Saved data entries
····················

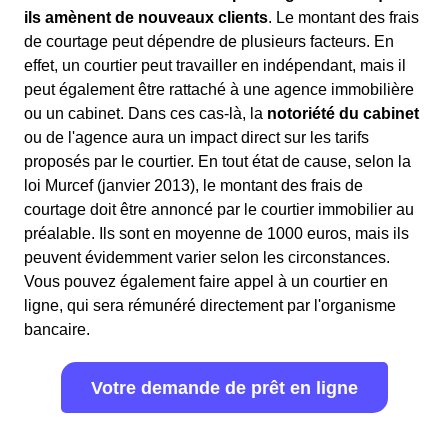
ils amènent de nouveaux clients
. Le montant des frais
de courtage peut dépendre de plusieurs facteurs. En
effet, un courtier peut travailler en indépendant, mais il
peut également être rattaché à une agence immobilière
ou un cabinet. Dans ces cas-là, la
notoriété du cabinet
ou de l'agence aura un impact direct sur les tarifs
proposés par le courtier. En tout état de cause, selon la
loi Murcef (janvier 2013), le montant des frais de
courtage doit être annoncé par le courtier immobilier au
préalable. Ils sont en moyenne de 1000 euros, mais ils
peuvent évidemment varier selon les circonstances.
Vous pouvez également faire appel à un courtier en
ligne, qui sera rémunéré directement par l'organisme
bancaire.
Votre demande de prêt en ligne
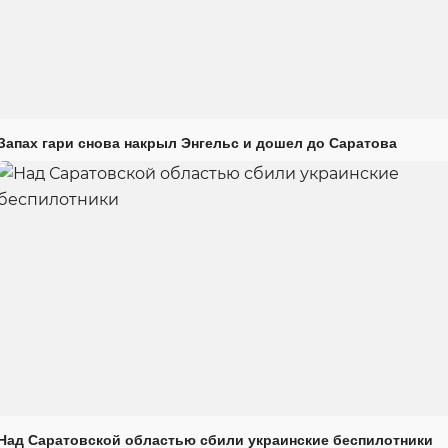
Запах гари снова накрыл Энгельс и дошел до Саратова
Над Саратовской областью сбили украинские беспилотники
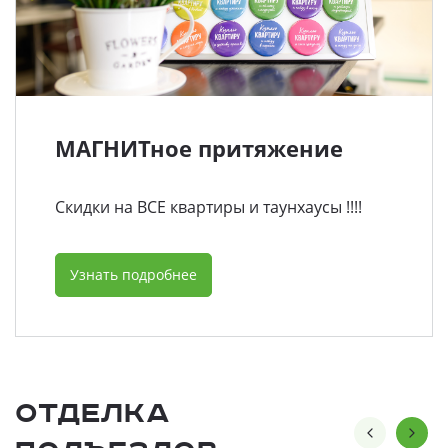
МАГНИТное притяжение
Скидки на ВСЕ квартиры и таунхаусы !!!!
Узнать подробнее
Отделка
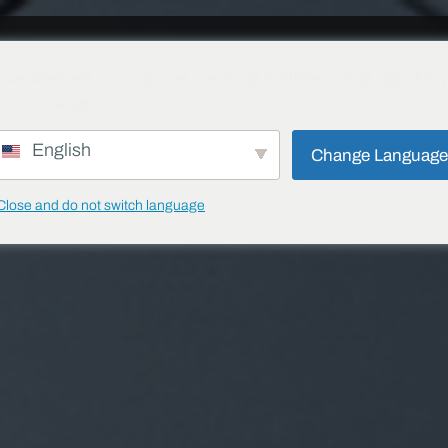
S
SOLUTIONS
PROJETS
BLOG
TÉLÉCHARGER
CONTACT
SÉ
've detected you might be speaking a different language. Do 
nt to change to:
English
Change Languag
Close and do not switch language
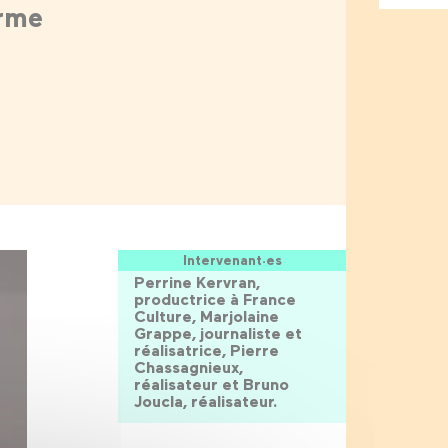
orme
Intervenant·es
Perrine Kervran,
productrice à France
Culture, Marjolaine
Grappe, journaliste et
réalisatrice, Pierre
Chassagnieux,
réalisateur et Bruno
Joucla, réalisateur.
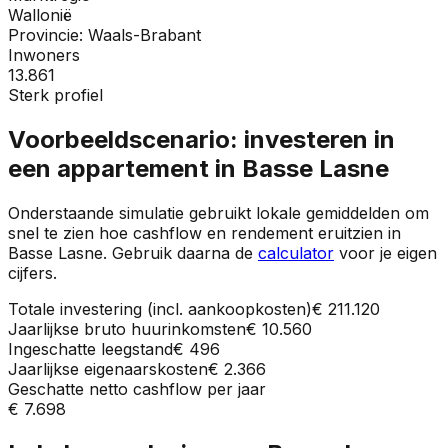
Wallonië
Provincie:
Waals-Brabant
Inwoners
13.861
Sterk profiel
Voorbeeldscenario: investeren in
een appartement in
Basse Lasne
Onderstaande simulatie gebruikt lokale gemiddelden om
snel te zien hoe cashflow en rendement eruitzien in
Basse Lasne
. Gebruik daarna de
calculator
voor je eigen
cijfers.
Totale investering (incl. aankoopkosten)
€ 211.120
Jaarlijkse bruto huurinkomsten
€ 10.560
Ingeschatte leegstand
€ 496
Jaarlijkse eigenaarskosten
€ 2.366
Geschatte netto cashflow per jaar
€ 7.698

····················

[Exercise directions] The records above are to be transcribed exactly, with every picture left out.

[Answer for this exercise]
ils amènent de nouveaux clients
. Le montant des frais
de courtage peut dépendre de plusieurs facteurs. En
effet, un courtier peut travailler en indépendant, mais il
peut également être rattaché à une agence immobilière
ou un cabinet. Dans ces cas-là, la
notoriété du cabinet
ou de l'agence aura un impact direct sur les tarifs
proposés par le courtier. En tout état de cause, selon la
loi Murcef (janvier 2013), le montant des frais de
courtage doit être annoncé par le courtier immobilier au
préalable. Ils sont en moyenne de 1000 euros, mais ils
peuvent évidemment varier selon les circonstances.
Vous pouvez également faire appel à un courtier en
ligne, qui sera rémunéré directement par l'organisme
bancaire.
Votre demande de prêt en ligne
Запах гари снова накрыл Энгельс и дошел до Саратова
Над Саратовской областью сбили украинские беспилотники
МАГНИТное притяжение
Скидки на ВСЕ квартиры и таунхаусы !!!!
Узнать подробнее
Отделка
S
SOLUTIONS
PROJETS
BLOG
TÉLÉCHARGER
CONTACT
SÉ
've detected you might be speaking a different language. Do 
nt to change to:
English
Change Languag
Close and do not switch language
orme
Intervenant·es
Perrine Kervran,
productrice à France
Culture, Marjolaine
Grappe, journaliste et
réalisatrice, Pierre
Chassagnieux,
réalisateur et Bruno
Joucla, réalisateur.
Wallonië
Provincie:
Waals-Brabant
Inwoners
13.861
Sterk profiel
Voorbeeldscenario: investeren in
een appartement in
Basse Lasne
Onderstaande simulatie gebruikt lokale gemiddelden om
snel te zien hoe cashflow en rendement eruitzien in
Basse Lasne
. Gebruik daarna de
calculator
voor je eigen
cijfers.
Totale investering (incl. aankoopkosten)
€ 211.120
Jaarlijkse bruto huurinkomsten
€ 10.560
Ingeschatte leegstand
€ 496
Jaarlijkse eigenaarskosten
€ 2.366
Geschatte netto cashflow per jaar
€ 7.698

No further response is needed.